A historic tree at the White House is scheduled to be cut down and removed.
The "Jackson" magnolia has been in place since 1828, when it was planted by then-President Andrew Jackson as a tribute to his recently deceased wife.
According to a White House spokesperson, experts say the tree is beyond repair and poses a safety hazard.
Between 1928 and 1988, the iconic tree featured on the $20 note.
A spokeswoman said that First Lady Melania Trump has requested that its seedlings be maintained so that a new tree can be planted in the same area.
She said Mrs Trump had taken the decision to remove the current tree as it posed a threat to "the safety of visitors and members of the press who are often standing right in front" of it when the presidential helicopter takes off.
The so-called Jackson magnolia originally came from a cutting from Mrs Rachel Jackson's favourite magnolia tree on the couple's Tennessee farm.
Its first problems began in the early 1970s when a section of its base was displaced and its exposed cavity was cemented.
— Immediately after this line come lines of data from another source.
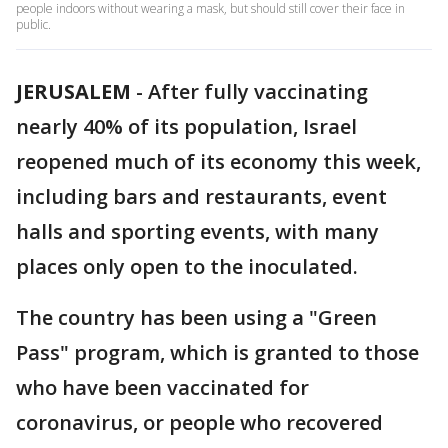
people indoors without wearing a mask, but should still cover their face in
public.
JERUSALEM
-
After fully vaccinating
nearly 40% of its population, Israel
reopened much of its economy this week,
including bars and restaurants, event
halls and sporting events, with many
places only open to the inoculated.
The country has been using a "Green
Pass" program, which is granted to those
who have been vaccinated for
coronavirus, or people who recovered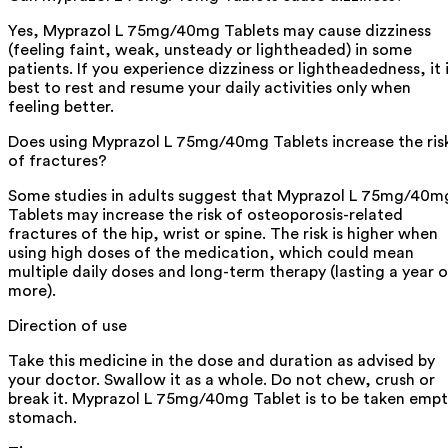
Yes, Myprazol L 75mg/40mg Tablets may cause dizziness
(feeling faint, weak, unsteady or lightheaded) in some
patients. If you experience dizziness or lightheadedness, it 
best to rest and resume your daily activities only when
feeling better.
Does using Myprazol L 75mg/40mg Tablets increase the ris
of fractures?
Some studies in adults suggest that Myprazol L 75mg/40m
Tablets may increase the risk of osteoporosis-related
fractures of the hip, wrist or spine. The risk is higher when
using high doses of the medication, which could mean
multiple daily doses and long-term therapy (lasting a year o
more).
Direction of use
Take this medicine in the dose and duration as advised by
your doctor. Swallow it as a whole. Do not chew, crush or
break it. Myprazol L 75mg/40mg Tablet is to be taken emp
stomach.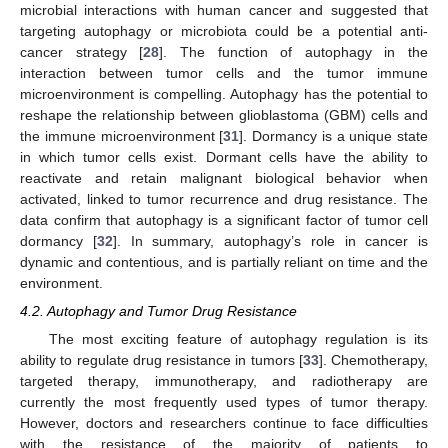
microbial interactions with human cancer and suggested that
targeting autophagy or microbiota could be a potential anti-
cancer strategy [
28
]. The function of autophagy in the
interaction between tumor cells and the tumor immune
microenvironment is compelling. Autophagy has the potential to
reshape the relationship between glioblastoma (GBM) cells and
the immune microenvironment [
31
]. Dormancy is a unique state
in which tumor cells exist. Dormant cells have the ability to
reactivate and retain malignant biological behavior when
activated, linked to tumor recurrence and drug resistance. The
data confirm that autophagy is a significant factor of tumor cell
dormancy [
32
]. In summary, autophagy’s role in cancer is
dynamic and contentious, and is partially reliant on time and the
environment.
4.2. Autophagy and Tumor Drug Resistance
The most exciting feature of autophagy regulation is its
ability to regulate drug resistance in tumors [
33
]. Chemotherapy,
targeted therapy, immunotherapy, and radiotherapy are
currently the most frequently used types of tumor therapy.
However, doctors and researchers continue to face difficulties
with the resistance of the majority of patients to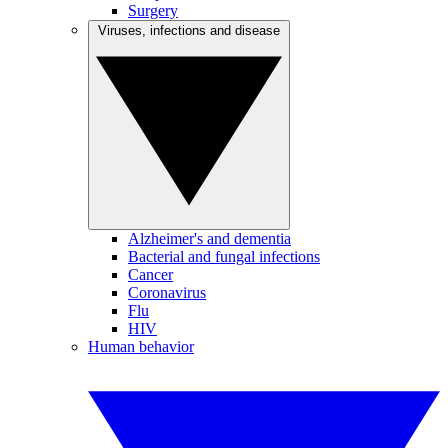
Surgery
Viruses, infections and disease
Alzheimer's and dementia
Bacterial and fungal infections
Cancer
Coronavirus
Flu
HIV
Human behavior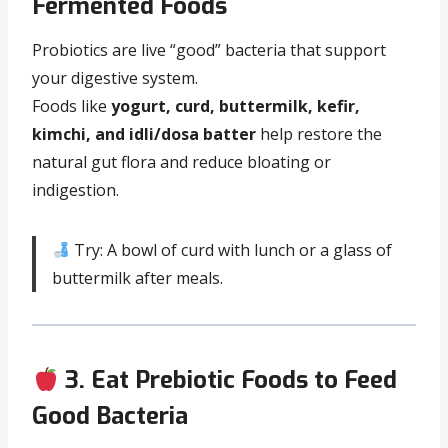
Fermented Foods
Probiotics are live “good” bacteria that support
your digestive system.
Foods like
yogurt, curd, buttermilk, kefir,
kimchi, and idli/dosa batter
help restore the
natural gut flora and reduce bloating or
indigestion.
Try: A bowl of curd with lunch or a glass of
buttermilk after meals.
3. Eat Prebiotic Foods to Feed
Good Bacteria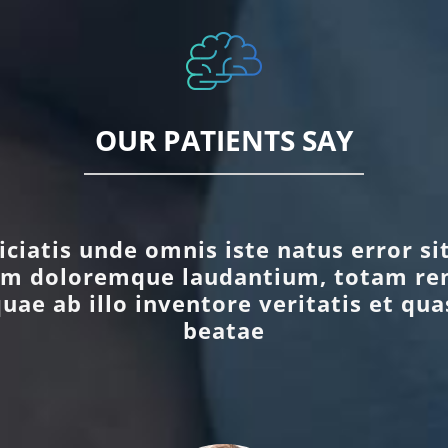
OUR PATIENTS SAY
iciatis unde omnis iste natus error s
um doloremque laudantium, totam re
uae ab illo inventore veritatis et qua
beatae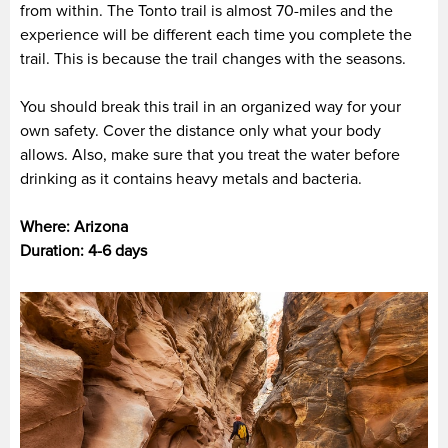
from within. The Tonto trail is almost 70-miles and the
experience will be different each time you complete the
trail. This is because the trail changes with the seasons.
You should break this trail in an organized way for your
own safety. Cover the distance only what your body
allows. Also, make sure that you treat the water before
drinking as it contains heavy metals and bacteria.
Where: Arizona
Duration: 4-6 days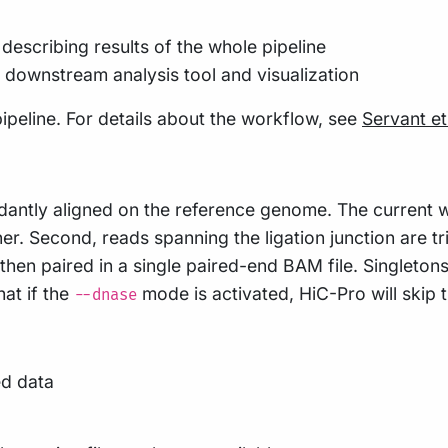
describing results of the whole pipeline
h downstream analysis tool and visualization
ipeline. For details about the workflow, see
Servant et
dantly aligned on the reference genome. The current 
gner. Second, reads spanning the ligation junction are 
en paired in a single paired-end BAM file. Singletons 
hat if the
mode is activated, HiC-Pro will skip
--dnase
ed data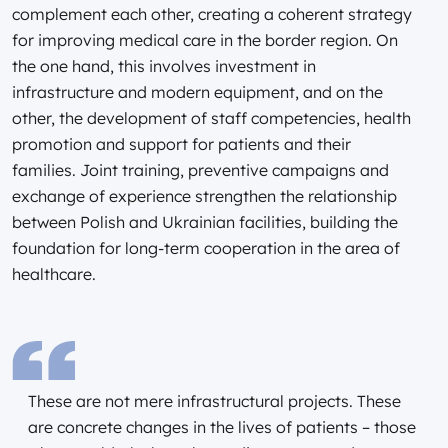
complement each other, creating a coherent strategy
for improving medical care in the border region. On
the one hand, this involves investment in
infrastructure and modern equipment, and on the
other, the development of staff competencies, health
promotion and support for patients and their
families. Joint training, preventive campaigns and
exchange of experience strengthen the relationship
between Polish and Ukrainian facilities, building the
foundation for long-term cooperation in the area of
healthcare.
These are not mere infrastructural projects. These
are concrete changes in the lives of patients – those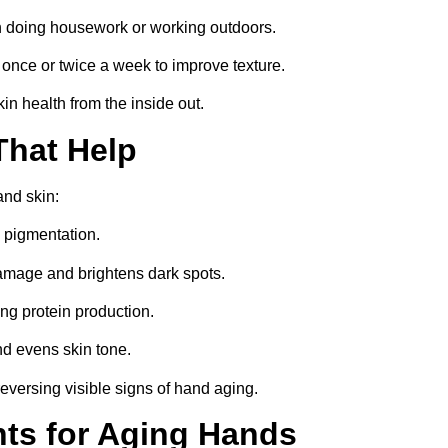
 doing housework or working outdoors.
nce or twice a week to improve texture.
in health from the inside out.
That Help
and skin:
 pigmentation.
damage and brightens dark spots.
ng protein production.
nd evens skin tone.
 reversing visible signs of hand aging.
nts for Aging Hands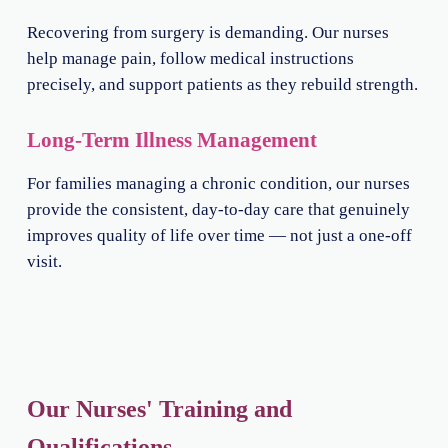
Recovering from surgery is demanding. Our nurses
help manage pain, follow medical instructions
precisely, and support patients as they rebuild strength.
Long-Term Illness Management
For families managing a chronic condition, our nurses
provide the consistent, day-to-day care that genuinely
improves quality of life over time — not just a one-off
visit.
Our Nurses' Training and
Qualifications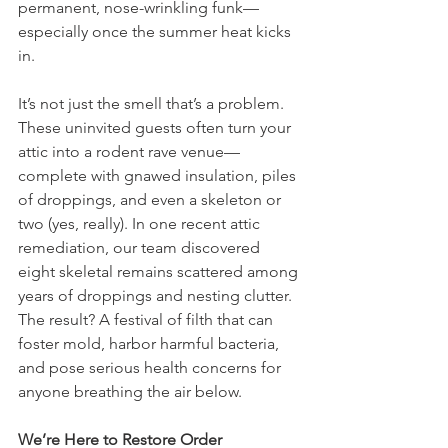
permanent, nose-wrinkling funk—
especially once the summer heat kicks 
in.
It’s not just the smell that’s a problem. 
These uninvited guests often turn your 
attic into a rodent rave venue—
complete with gnawed insulation, piles 
of droppings, and even a skeleton or 
two (yes, really). In one recent attic 
remediation, our team discovered 
eight skeletal remains scattered among 
years of droppings and nesting clutter. 
The result? A festival of filth that can 
foster mold, harbor harmful bacteria, 
and pose serious health concerns for 
anyone breathing the air below.
We’re Here to Restore Order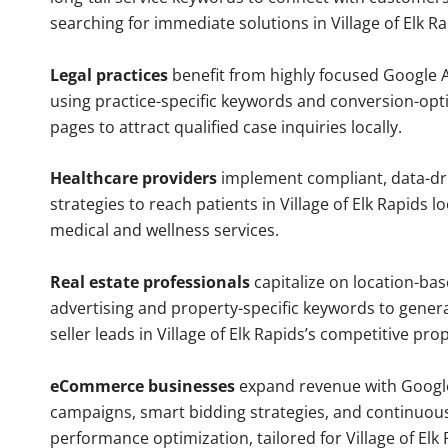
searching for immediate solutions in Village of Elk Ra
Legal practices
benefit from highly focused Google 
using practice-specific keywords and conversion-opt
pages to attract qualified case inquiries locally.
Healthcare providers
implement compliant, data-dr
strategies to reach patients in Village of Elk Rapids l
medical and wellness services.
Real estate professionals
capitalize on location-ba
advertising and property-specific keywords to gener
seller leads in Village of Elk Rapids’s competitive pro
eCommerce businesses
expand revenue with Googl
campaigns, smart bidding strategies, and continuou
performance optimization, tailored for Village of Elk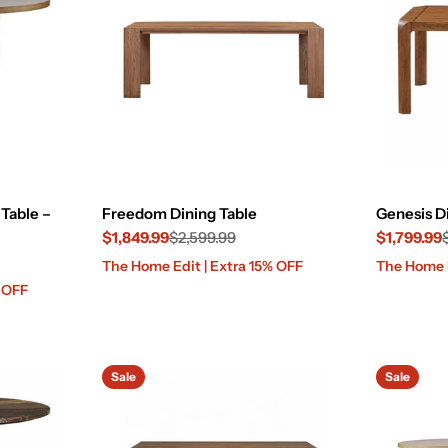
Table –
Freedom Dining Table
Genesis D
$1,849.99
$2,599.99
$1,799.99
Sale
Regular
Sale
Regular
The Home Edit | Extra 15% OFF
The Home E
price
price
price
price
% OFF
Sale
Sale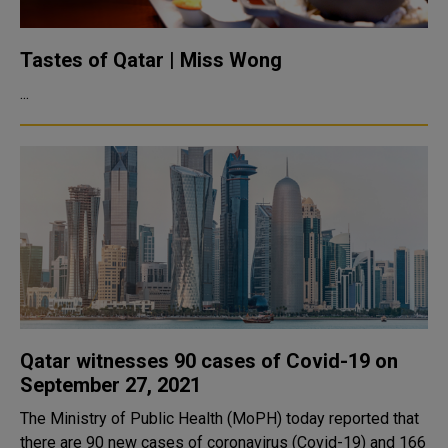
Tastes of Qatar | Miss Wong
...
Qatar witnesses 90 cases of Covid-19 on
September 27, 2021
The Ministry of Public Health (MoPH) today reported that
there are 90 new cases of coronavirus (Covid-19) and 166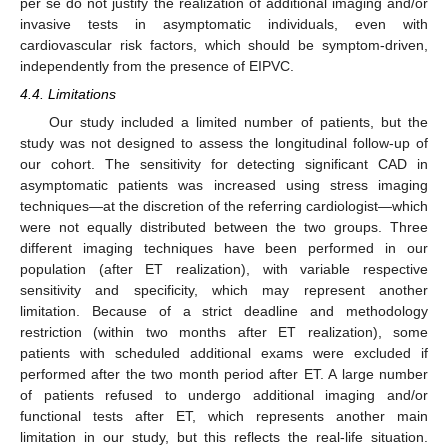
per se do not justify the realization of additional imaging and/or
invasive tests in asymptomatic individuals, even with
cardiovascular risk factors, which should be symptom-driven,
independently from the presence of EIPVC.
4.4. Limitations
Our study included a limited number of patients, but the
study was not designed to assess the longitudinal follow-up of
our cohort. The sensitivity for detecting significant CAD in
asymptomatic patients was increased using stress imaging
techniques—at the discretion of the referring cardiologist—which
were not equally distributed between the two groups. Three
different imaging techniques have been performed in our
population (after ET realization), with variable respective
sensitivity and specificity, which may represent another
limitation. Because of a strict deadline and methodology
restriction (within two months after ET realization), some
patients with scheduled additional exams were excluded if
performed after the two month period after ET. A large number
of patients refused to undergo additional imaging and/or
functional tests after ET, which represents another main
limitation in our study, but this reflects the real-life situation.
This was standard practice for the era, but some said it damaged the tree irrevocably.
In 1981, the cement was removed and replaced with a large pole and cable system to hold it up.
Although at first sight the tree appears normal, a report from the United States National Arboretum, quoted by CNN, said "the tree is greatly compromised" and "completely dependent on the artificial support".
The magnolia tree's life has spanned 39 presidencies, as well as the American Civil War and two World Wars.
It became a backdrop for many presidential addresses and gatherings.
Chelsea Clinton, the daughter of ex-President Bill Clinton, tweeted her thanks to those who have looked after it over the years and to Mrs Trump for the re-planting plan.